Según las denuncias recibidas por varias asociaciones vecinales de la comuna 3 (Balvanera y San Cristóbal), el llamado "robo electrónico" es el principal problema de inseguridad. A eso se suma la venta de drogas al menudeo, habitual desde hace años en la zona.

Según las organizaciones, en los últimos seis meses recibieron 490 denuncias por puestos ilegales y 181 por robo electrónico. "El problema con el comercio ilegal es que trae acarreados otros delitos. Uno de ellos es la gente a la que «punguean» en avenidas del barrio, que se han convertido en verdaderos «corredores de la muerte»", explicó a LA NACION Cristina Rey, de la Asociación Balvanera y San Cristóbal Comuna 3.

Entre los puestos ilegales de la zona de Once crece el robo de celulares y tablets
Entre los puestos ilegales de la zona de Once crece el robo de celulares y tablets. Foto: Archivo

El poco espacio para transitar es aprovechado por arrebatadores, que sorprenden a los transeúntes y se escapan entre los puestos, como en las películas de acción.

La comuna 3 es una de las de mayor densidad poblacional de la ciudad. Según cifras del gobierno porteño, allí residen 187.537 habitantes en 6,2 km2.

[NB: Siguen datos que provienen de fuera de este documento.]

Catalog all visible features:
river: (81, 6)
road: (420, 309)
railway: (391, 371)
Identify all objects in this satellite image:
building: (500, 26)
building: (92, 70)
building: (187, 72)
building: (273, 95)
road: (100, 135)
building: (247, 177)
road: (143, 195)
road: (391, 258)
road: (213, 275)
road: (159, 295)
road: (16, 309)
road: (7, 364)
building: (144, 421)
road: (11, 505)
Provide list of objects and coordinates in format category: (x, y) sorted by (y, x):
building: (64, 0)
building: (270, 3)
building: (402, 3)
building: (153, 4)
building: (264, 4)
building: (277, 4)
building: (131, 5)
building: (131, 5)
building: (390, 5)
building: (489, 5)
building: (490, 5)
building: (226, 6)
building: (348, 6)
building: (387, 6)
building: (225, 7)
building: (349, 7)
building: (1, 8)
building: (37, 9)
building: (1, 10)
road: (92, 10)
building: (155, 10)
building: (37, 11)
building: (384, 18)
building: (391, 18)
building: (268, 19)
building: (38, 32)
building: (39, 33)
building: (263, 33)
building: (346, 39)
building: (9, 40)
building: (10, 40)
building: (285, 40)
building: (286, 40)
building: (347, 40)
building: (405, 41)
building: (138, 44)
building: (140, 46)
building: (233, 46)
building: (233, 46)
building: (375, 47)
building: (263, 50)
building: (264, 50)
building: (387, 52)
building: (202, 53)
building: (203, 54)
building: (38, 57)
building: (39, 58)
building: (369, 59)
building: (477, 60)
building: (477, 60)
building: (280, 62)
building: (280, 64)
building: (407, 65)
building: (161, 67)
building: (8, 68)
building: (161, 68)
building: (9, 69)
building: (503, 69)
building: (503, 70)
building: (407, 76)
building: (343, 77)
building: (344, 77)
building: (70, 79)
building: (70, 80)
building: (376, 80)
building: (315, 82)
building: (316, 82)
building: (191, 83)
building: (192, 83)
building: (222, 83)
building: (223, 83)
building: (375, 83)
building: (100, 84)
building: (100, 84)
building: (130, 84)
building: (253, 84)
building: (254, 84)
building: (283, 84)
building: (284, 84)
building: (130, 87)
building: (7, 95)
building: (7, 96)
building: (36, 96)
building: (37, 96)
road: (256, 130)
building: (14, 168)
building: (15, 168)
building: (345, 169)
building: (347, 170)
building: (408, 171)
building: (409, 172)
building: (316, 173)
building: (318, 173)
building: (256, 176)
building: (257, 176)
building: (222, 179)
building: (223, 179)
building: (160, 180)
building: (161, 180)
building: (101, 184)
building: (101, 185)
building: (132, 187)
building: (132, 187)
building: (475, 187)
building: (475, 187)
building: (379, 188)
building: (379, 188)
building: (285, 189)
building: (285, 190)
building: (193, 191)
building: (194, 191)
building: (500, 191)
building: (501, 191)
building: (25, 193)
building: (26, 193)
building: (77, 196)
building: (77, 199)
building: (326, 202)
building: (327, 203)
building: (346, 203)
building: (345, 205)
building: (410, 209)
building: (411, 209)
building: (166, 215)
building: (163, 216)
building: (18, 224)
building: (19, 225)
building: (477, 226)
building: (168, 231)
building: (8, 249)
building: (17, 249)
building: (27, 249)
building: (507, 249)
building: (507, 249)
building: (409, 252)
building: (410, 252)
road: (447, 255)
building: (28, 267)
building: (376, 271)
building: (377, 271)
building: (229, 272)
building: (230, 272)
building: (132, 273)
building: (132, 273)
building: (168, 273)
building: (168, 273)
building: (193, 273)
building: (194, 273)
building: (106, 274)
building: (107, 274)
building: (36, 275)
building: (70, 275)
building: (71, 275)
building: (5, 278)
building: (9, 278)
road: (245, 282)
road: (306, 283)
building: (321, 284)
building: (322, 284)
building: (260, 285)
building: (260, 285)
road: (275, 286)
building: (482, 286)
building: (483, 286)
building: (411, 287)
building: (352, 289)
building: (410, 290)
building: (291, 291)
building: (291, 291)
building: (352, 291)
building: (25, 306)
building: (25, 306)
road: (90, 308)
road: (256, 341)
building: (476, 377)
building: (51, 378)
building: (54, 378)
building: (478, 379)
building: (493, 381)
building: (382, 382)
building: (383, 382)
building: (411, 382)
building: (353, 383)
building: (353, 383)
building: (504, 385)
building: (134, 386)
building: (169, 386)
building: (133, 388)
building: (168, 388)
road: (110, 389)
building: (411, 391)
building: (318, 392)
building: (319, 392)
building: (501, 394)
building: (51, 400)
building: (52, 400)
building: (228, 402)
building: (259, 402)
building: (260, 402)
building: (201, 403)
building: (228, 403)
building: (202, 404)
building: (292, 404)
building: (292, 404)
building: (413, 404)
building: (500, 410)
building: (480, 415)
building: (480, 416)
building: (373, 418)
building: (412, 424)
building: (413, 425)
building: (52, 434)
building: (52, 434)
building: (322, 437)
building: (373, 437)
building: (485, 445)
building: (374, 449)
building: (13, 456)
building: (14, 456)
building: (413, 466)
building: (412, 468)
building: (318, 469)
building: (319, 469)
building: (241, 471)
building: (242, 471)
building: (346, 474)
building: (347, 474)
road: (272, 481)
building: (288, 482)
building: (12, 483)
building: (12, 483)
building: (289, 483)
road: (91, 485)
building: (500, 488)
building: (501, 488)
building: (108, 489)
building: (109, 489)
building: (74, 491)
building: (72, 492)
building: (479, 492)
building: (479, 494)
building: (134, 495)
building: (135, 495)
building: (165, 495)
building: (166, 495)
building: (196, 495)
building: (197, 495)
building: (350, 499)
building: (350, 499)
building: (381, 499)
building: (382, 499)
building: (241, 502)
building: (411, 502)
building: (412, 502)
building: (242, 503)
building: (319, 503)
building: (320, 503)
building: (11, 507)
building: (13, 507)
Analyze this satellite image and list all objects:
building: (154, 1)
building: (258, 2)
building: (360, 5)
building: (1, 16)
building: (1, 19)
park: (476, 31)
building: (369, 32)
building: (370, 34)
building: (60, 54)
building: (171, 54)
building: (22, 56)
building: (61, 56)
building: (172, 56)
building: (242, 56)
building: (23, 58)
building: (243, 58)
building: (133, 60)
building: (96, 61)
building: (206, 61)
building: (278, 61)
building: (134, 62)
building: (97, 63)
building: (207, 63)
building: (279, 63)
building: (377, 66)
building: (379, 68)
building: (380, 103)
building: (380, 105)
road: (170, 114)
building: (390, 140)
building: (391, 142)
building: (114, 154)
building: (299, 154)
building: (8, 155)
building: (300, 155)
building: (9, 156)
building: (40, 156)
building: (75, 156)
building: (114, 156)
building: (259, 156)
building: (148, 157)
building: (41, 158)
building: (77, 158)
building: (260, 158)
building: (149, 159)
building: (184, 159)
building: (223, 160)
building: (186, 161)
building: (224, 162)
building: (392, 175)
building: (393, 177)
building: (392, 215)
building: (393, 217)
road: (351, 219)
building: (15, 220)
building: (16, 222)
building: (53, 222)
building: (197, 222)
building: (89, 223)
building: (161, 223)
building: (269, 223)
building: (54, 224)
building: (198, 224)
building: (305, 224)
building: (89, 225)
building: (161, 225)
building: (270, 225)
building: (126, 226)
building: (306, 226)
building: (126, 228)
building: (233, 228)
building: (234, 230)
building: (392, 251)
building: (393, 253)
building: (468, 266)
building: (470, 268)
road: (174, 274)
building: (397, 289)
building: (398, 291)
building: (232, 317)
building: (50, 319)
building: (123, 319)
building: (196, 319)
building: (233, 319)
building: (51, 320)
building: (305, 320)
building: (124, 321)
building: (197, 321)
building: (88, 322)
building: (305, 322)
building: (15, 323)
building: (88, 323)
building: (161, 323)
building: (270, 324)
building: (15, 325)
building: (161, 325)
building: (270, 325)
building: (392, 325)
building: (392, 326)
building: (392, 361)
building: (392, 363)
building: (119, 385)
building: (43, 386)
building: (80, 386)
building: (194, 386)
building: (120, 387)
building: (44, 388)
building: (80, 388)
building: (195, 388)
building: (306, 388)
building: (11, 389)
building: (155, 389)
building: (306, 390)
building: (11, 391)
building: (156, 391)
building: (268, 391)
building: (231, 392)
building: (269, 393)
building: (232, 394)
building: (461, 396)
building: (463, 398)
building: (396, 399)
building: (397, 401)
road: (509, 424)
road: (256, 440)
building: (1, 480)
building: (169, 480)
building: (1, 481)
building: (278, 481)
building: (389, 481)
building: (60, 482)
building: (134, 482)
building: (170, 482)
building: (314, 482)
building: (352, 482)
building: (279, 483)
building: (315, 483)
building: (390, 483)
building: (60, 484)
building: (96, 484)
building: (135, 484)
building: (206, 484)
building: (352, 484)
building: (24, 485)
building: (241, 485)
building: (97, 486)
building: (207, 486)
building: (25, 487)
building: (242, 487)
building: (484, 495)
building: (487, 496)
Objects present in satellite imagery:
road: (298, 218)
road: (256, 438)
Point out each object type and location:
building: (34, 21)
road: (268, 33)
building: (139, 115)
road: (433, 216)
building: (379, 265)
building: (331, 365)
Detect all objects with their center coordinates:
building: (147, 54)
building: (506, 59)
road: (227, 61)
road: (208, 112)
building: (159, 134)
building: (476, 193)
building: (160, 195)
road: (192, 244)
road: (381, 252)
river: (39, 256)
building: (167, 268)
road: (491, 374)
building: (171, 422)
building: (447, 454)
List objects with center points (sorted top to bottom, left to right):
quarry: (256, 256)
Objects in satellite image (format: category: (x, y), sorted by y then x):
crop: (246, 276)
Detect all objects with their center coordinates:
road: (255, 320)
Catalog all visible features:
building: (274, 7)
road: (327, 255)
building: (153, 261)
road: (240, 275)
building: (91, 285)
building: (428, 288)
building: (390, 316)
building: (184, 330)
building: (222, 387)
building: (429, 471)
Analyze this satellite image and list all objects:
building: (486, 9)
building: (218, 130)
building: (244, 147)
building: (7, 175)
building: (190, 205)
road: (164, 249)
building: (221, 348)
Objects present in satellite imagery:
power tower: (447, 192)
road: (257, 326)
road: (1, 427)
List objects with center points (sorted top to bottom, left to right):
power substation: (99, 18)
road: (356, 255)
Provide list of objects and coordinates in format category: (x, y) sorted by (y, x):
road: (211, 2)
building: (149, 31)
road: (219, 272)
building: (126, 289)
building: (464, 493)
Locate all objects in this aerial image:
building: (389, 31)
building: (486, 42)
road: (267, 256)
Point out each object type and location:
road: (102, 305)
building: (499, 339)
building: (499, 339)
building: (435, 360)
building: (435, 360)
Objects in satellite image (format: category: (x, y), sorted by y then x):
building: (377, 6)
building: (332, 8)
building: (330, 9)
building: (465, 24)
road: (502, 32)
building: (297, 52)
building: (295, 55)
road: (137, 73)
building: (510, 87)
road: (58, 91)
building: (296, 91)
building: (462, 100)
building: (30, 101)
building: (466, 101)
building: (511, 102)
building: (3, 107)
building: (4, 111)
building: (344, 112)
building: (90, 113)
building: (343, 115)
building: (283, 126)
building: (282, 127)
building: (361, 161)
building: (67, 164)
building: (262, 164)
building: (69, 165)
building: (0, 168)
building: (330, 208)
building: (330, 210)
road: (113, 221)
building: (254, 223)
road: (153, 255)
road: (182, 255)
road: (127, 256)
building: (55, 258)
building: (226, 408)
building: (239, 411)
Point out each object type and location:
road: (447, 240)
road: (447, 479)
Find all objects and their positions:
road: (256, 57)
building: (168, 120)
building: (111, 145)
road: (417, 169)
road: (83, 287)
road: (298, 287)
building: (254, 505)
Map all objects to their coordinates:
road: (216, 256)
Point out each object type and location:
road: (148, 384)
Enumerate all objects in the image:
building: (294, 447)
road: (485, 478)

En una recorrida por el lugar, LA NACION pudo corroborar que a partir de las 9 las veredas se vuelven de tránsito casi imposible. "En las veredas no hay espacio físico para pasar. O te jugás a ser víctima de algún punga o te aventurás a caminar por la calle y que te atropelle un colectivo", dijo Mariana, una oficinista que diariamente camina por la zona.

"En muchos casos estos puestos están abiertos todo el día, y además de comida venden bebidas alcohólicas a toda hora. Y siempre hay algún incidente entre las personas que van ahí", señaló Ana Domeni, de la Asociación Once Movilizado. "Dejan un verdadero cementerio de botellas, que es lo mismo que tener un arsenal en la calle", reflexionó.

Según cifras de la Federación de Comercio e Industria de la Ciudad de Buenos Aires (Fecoba), en noviembre de este año había 2484 puestos ilegales en la Capital: 430 de ellos, en Once.

La reventa de lo robado

En cuanto al denominado "robo electrónico", desde las asociaciones vecinales explicaron que los ladrones encuentran rápidamente dónde poder vender lo robado debido a que en la zona hay varios comercios que se dedican a comprarlos.

Entre los 181 hechos de este tipo reportados, más de la mitad (96) corresponde a productos que fueron hallados luego en locales que comercializan los aparatos robados.

El recuento de casos fue coordinado por el presidente de la Asociación Barrio Recoleta, Nelson Durisotti, y fue incluido en el mapa de delitos que publicó LA NACION semanas atrás. Dice Durisotti que en esta situación "se advierte la ausencia del Estado en toda su dimensión, debido a que por un lado permite la ocupación indebida del espacio público y por el otro deja excluidas a las personas que encuentran en el comercio ilegal su única forma de subsistencia".

A la par de estos reclamos, varios de los integrantes de las asociaciones consultadas explicaron cuál es el miedo que genera en los vecinos lo que ellos denominan los "corredores de la muerte".

"Se trata de lugares muy angostos que ofician de aguantadero para delincuentes. Son muy pocos los que se atreven a pasar por esas zonas", explicó Mari Riesco Kats, de Abasto Cambia.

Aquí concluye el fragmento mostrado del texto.